Un débat raté ne chassera pas la xénophobie nationaliste comme un mauvais rêve. La calamiteuse prestation de Marine Le Pen face à Emmanuel Macron a ouvert les yeux d’un certain nombre d’électeurs, qui ont pu constater de visu que le FN avait un programme incohérent et intolérant, où l’agressivité populiste tenait lieu de raisonnement.
Depuis, comme plusieurs fois dans son histoire, le parti lepéniste est entré en crise. Les uns veulent poursuivre sur la ligne nationale-sociale de Florian Philippot, qui voit dans l’Union européenne la source de tous les maux français. Les autres veulent revenir au discours ultradroitier et traditionaliste naguère employé par Jean-Marie Le Pen et dont sa petite-nièce Marion Maréchal fut un temps la porte-parole, quitte à mettre en sourdine la rhétorique anti-euro qui inquiète les électeurs.
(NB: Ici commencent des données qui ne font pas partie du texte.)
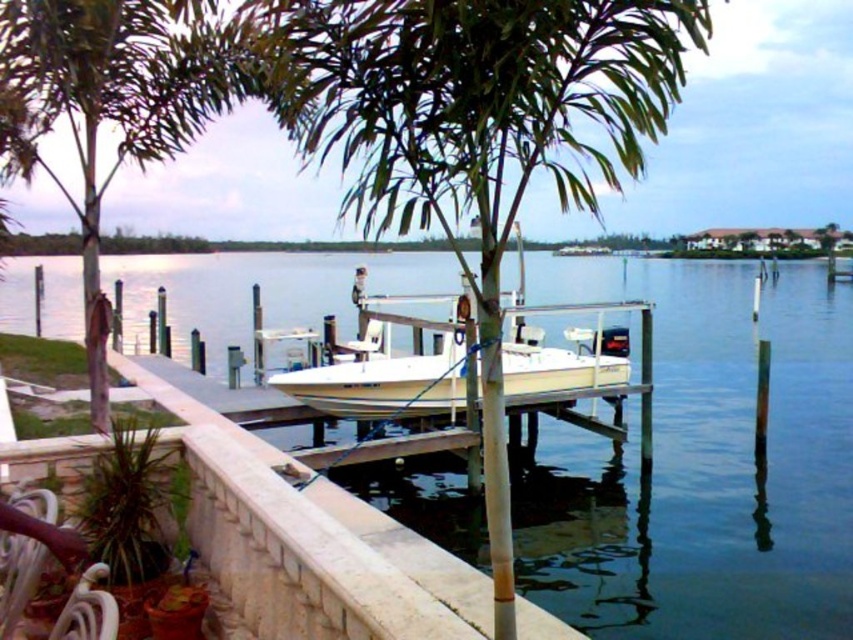
Consider the image. You are standing on the dock and looking at two points in the water. The first point is at coordinates point (503, 470) and the second point is at point (421, 356). Which point is closer to you?

Point (503, 470) is closer to the camera than point (421, 356), so the first point is closer to you.

You are standing on the wooden dock and want to know where the point with coordinates [701,465] is located. Is it on the wooden dock or on the clear blue water at center?

The point with coordinates [701,465] is on the clear blue water at center according to the description.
Cette division, ou cette hésitation, peut coûter cher au Front, dont les militants ne savent plus très bien à quel diable se vouer.
Mais cela ne change rien aux causes profondes qui expliquent la force du FN. Sous la surface tumultueuse de la vie du parti, elles sont toujours à l’œuvre. Fracture sociale, désagrégation urbaine, angoisse identitaire, chômage de masse : tous les ingrédients de la mauvaise soupe brune sont toujours réunis. A cela s’ajoute la lancinante propagande des élus et des intellectuels qui annoncent la dissolution de la France dans le magma supposé de la mondialisation, et qui apportent, volontairement ou non, un stock inépuisable d’arguments à la litanie frontiste.
La politique libérale menée par le gouvernement Philippe permettra-t-elle de rasséréner la société française ? Rien n’est moins sûr. Elle plaît aux élites économiques mais risque fort de mécontenter rapidement les classes populaires. C’est-à-dire cette partie de l’électorat français où le FN puise l’essentiel de sa force.